We investigate the quantum correlation dynamics between two superconducting charge qubits (TSC-Q), governed by the time-fractional Schrödinger equation (TFSE), a framework incorporating non-Markovian memory effects arising from environmental interactions. By analyzing separable and partially entangled initial states, we highlight the central role of the fractional order $\tau$, Josephson energies ($E_{J1}$, $E_{J2}$), and coupling strength ($E_m$) in modulating concurrence, quantum steering asymmetry, and Bell nonlocality (via the CHSH inequality). Our results indicate that a decrease in the value of $\tau$ promotes a faster generation of quantum correlations for separable and partially entangled states, highlighting the dual role of $\tau$ as both a catalyst and a stabilizer of quantum resources.

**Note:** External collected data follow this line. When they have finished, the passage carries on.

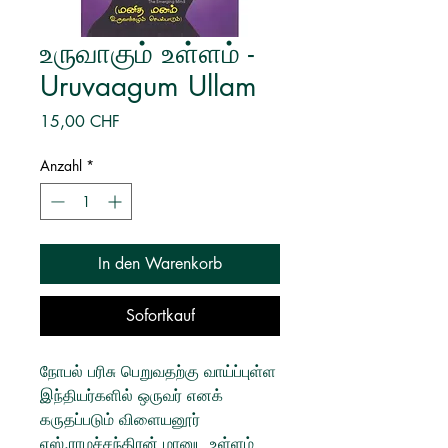
உருவாகும் உள்ளம் -
Uruvaagum Ullam
Preis
15,00 CHF
Anzahl
*
In den Warenkorb
Sofortkauf
நோபல் பரிசு பெறுவதற்கு வாய்ப்புள்ள
இந்தியர்களில் ஒருவர் எனக்
கருதப்படும் விளையனூர்
எஸ்.ராமச்சந்திரன் மானுட உள்ளம்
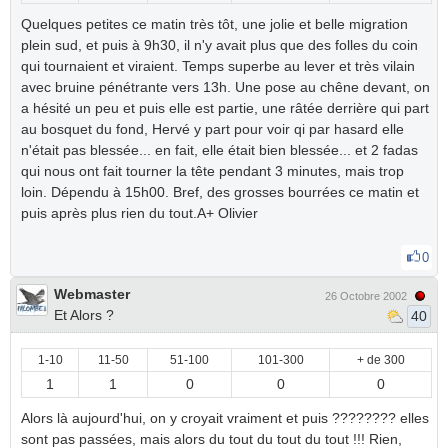
Quelques petites ce matin très tôt, une jolie et belle migration
plein sud, et puis à 9h30, il n'y avait plus que des folles du coin
qui tournaient et viraient. Temps superbe au lever et très vilain
avec bruine pénétrante vers 13h. Une pose au chêne devant, on
a hésité un peu et puis elle est partie, une râtée derrière qui part
au bosquet du fond, Hervé y part pour voir qi par hasard elle
n'était pas blessée... en fait, elle était bien blessée... et 2 fadas
qui nous ont fait tourner la tête pendant 3 minutes, mais trop
loin. Dépendu à 15h00. Bref, des grosses bourrées ce matin et
puis après plus rien du tout.A+ Olivier
0
Webmaster
26 Octobre 2002
Et Alors ?
40
1-10
11-50
51-100
101-300
+ de 300
1
1
0
0
0
Alors là aujourd'hui, on y croyait vraiment et puis ???????? elles
sont pas passées, mais alors du tout du tout du tout !!! Rien,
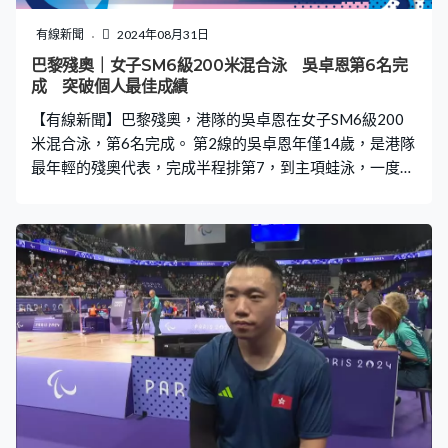
有線新聞
2024年08月31日
巴黎殘奧｜女子SM6級200米混合泳 吳卓恩第6名完
成 突破個人最佳成績
【有線新聞】巴黎殘奧，港隊的吳卓恩在女子SM6級200
米混合泳，第6名完成。 第2線的吳卓恩年僅14歲，是港隊
最年輕的殘奧代表，完成半程排第7，到主項蛙泳，一度連
過兩位對手，最終游出3分11秒95，突破個人最佳成績，
第6名完成。金牌由世界紀錄保持者、英國的森瑪絲紐頓奪
得，游出2分56秒9，以5.6秒力壓美國的瑪克絲，中國的
劉道敏第三。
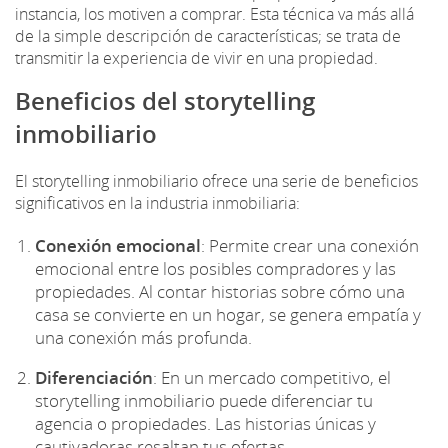
instancia, los motiven a comprar. Esta técnica va más allá
de la simple descripción de características; se trata de
transmitir la experiencia de vivir en una propiedad.
Beneficios del
storytelling
inmobiliario
El storytelling inmobiliario ofrece una serie de beneficios
significativos en la industria inmobiliaria:
Conexión emocional
: Permite crear una conexión
emocional entre los posibles compradores y las
propiedades. Al contar historias sobre cómo una
casa se convierte en un hogar, se genera empatía y
una conexión más profunda.
Diferenciación
: En un mercado competitivo, el
storytelling inmobiliario puede diferenciar tu
agencia o propiedades. Las historias únicas y
cautivadoras resaltan tus ofertas.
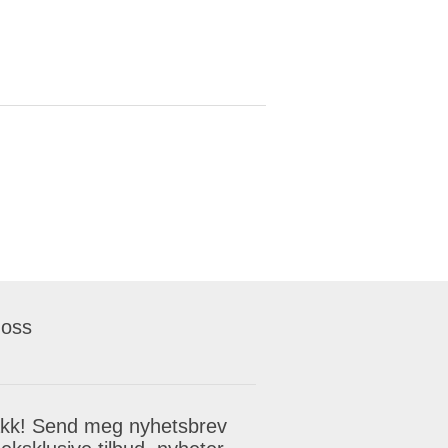
 oss
akk! Send meg nyhetsbrev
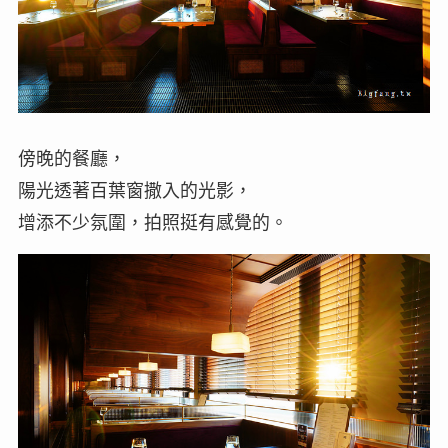
傍晚的餐廳，
陽光透著百葉窗撒入的光影，
增添不少氛圍，拍照挺有感覺的。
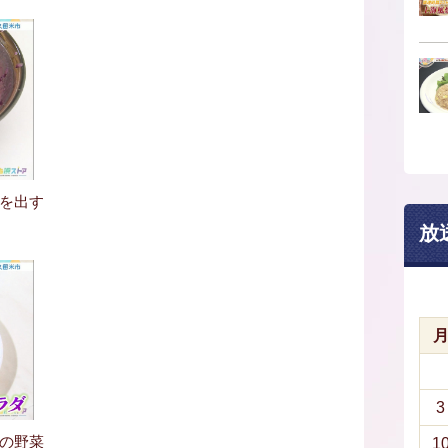
を出す
。
放
3
の野菜
1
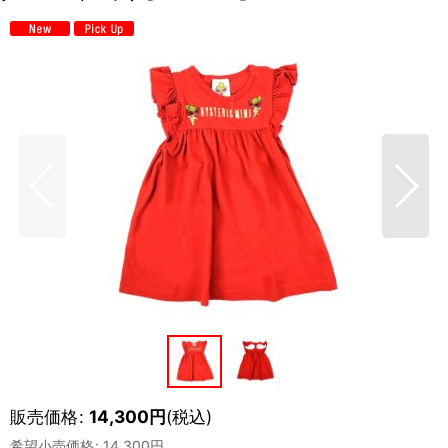
販売価格
:
14,300
円
(税込)
希望小売価格
:
14,300
円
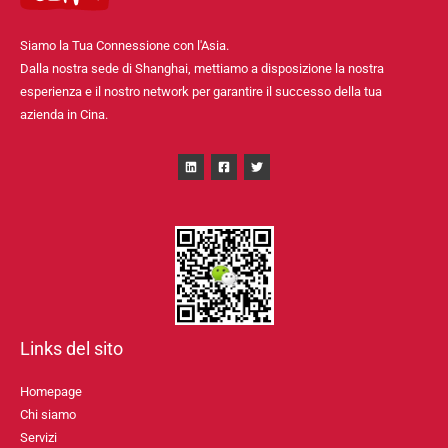
Siamo la Tua Connessione con l'Asia.
Dalla nostra sede di Shanghai, mettiamo a disposizione la nostra
esperienza e il nostro network per garantire il successo della tua
azienda in Cina.
Links del sito
Homepage
Chi siamo
Servizi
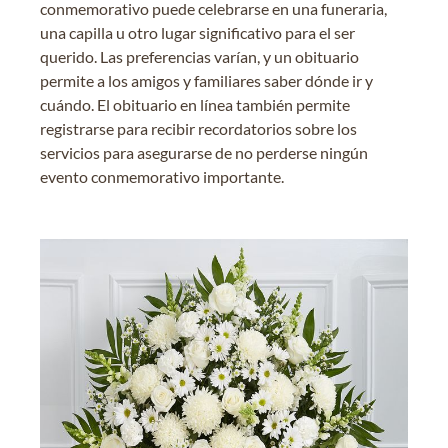
conmemorativo puede celebrarse en una funeraria,
una capilla u otro lugar significativo para el ser
querido. Las preferencias varían, y un obituario
permite a los amigos y familiares saber dónde ir y
cuándo. El obituario en línea también permite
registrarse para recibir recordatorios sobre los
servicios para asegurarse de no perderse ningún
evento conmemorativo importante.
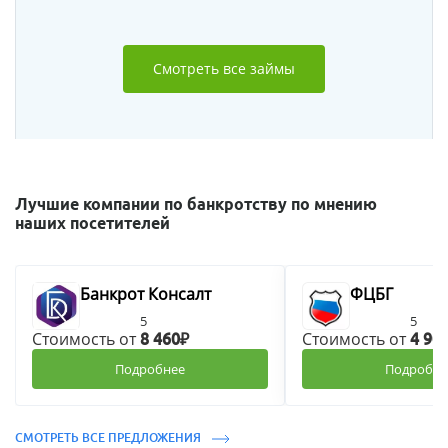
Смотреть все займы
Лучшие компании по банкротству по мнению
наших посетителей
Банкрот Консалт
ФЦБГ
5
5
Стоимость от
Стоимость от
8 460₽
4 90
Подробнее
Подробне
СМОТРЕТЬ ВСЕ ПРЕДЛОЖЕНИЯ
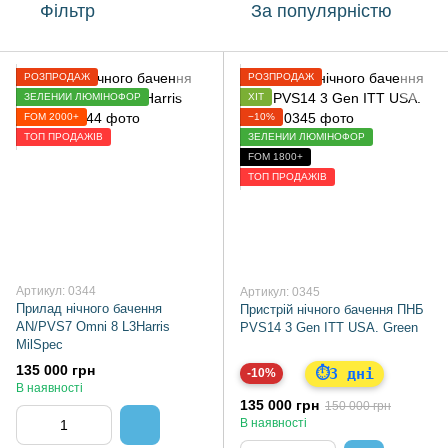
Фільтр
За популярністю
РОЗПРОДАЖ
РОЗПРОДАЖ
ЗЕЛЕНИЙ ЛЮМІНОФОР
ХІТ
FOM 2000+
−10%
ТОП ПРОДАЖІВ
ЗЕЛЕНИЙ ЛЮМІНОФОР
FOM 1800+
ТОП ПРОДАЖІВ
Артикул: 0344
Артикул: 0345
Прилад нічного бачення
Пристрій нічного бачення ПНБ
AN/PVS7 Omni 8 L3Harris
PVS14 3 Gen ITT USA. Green
MilSpec
135 000 грн
3 дні
⏱
-10%
В наявності
135 000 грн
150 000 грн
В наявності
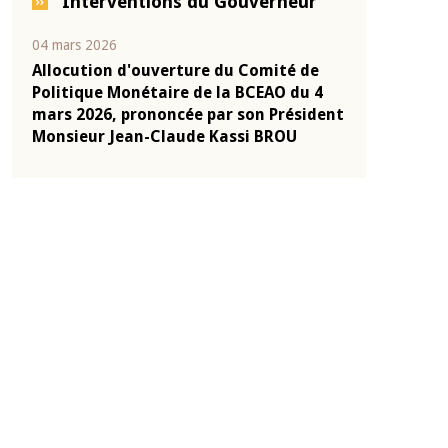
Interventions du Gouverneur
04 mars 2026
22 juillet 2026
e
Allocution d'ouverture du Comité de
Mot introduc
 10
Politique Monétaire de la BCEAO du 4
Claude Kassi
ent
mars 2026, prononcée par son Président
de présentat
Monsieur Jean-Claude Kassi BROU
de la BCEAO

Furthermore, it is important to note that optimal behavior of quantum correlations is observed when the Josephson energies of the two qubits are close, i.e., when $E_{J2}\approx E_{J1}$. In addition, a stronger coupling strength, denoted by $E_m$, further enhances the generation of these correlations. The synergy among $\tau$, $E_{J1}$, $E_{J2}$, and $E_m$ defines a tunable parameter space for engineering memory-driven correlations to mitigate decoherence. These results position the TFSE as a promising tool for modeling non-Markovian dynamics in superconducting architectures, paving the way for robust quantum platforms with enhanced correlations, suitable for scalable quantum computing and secure communication systems.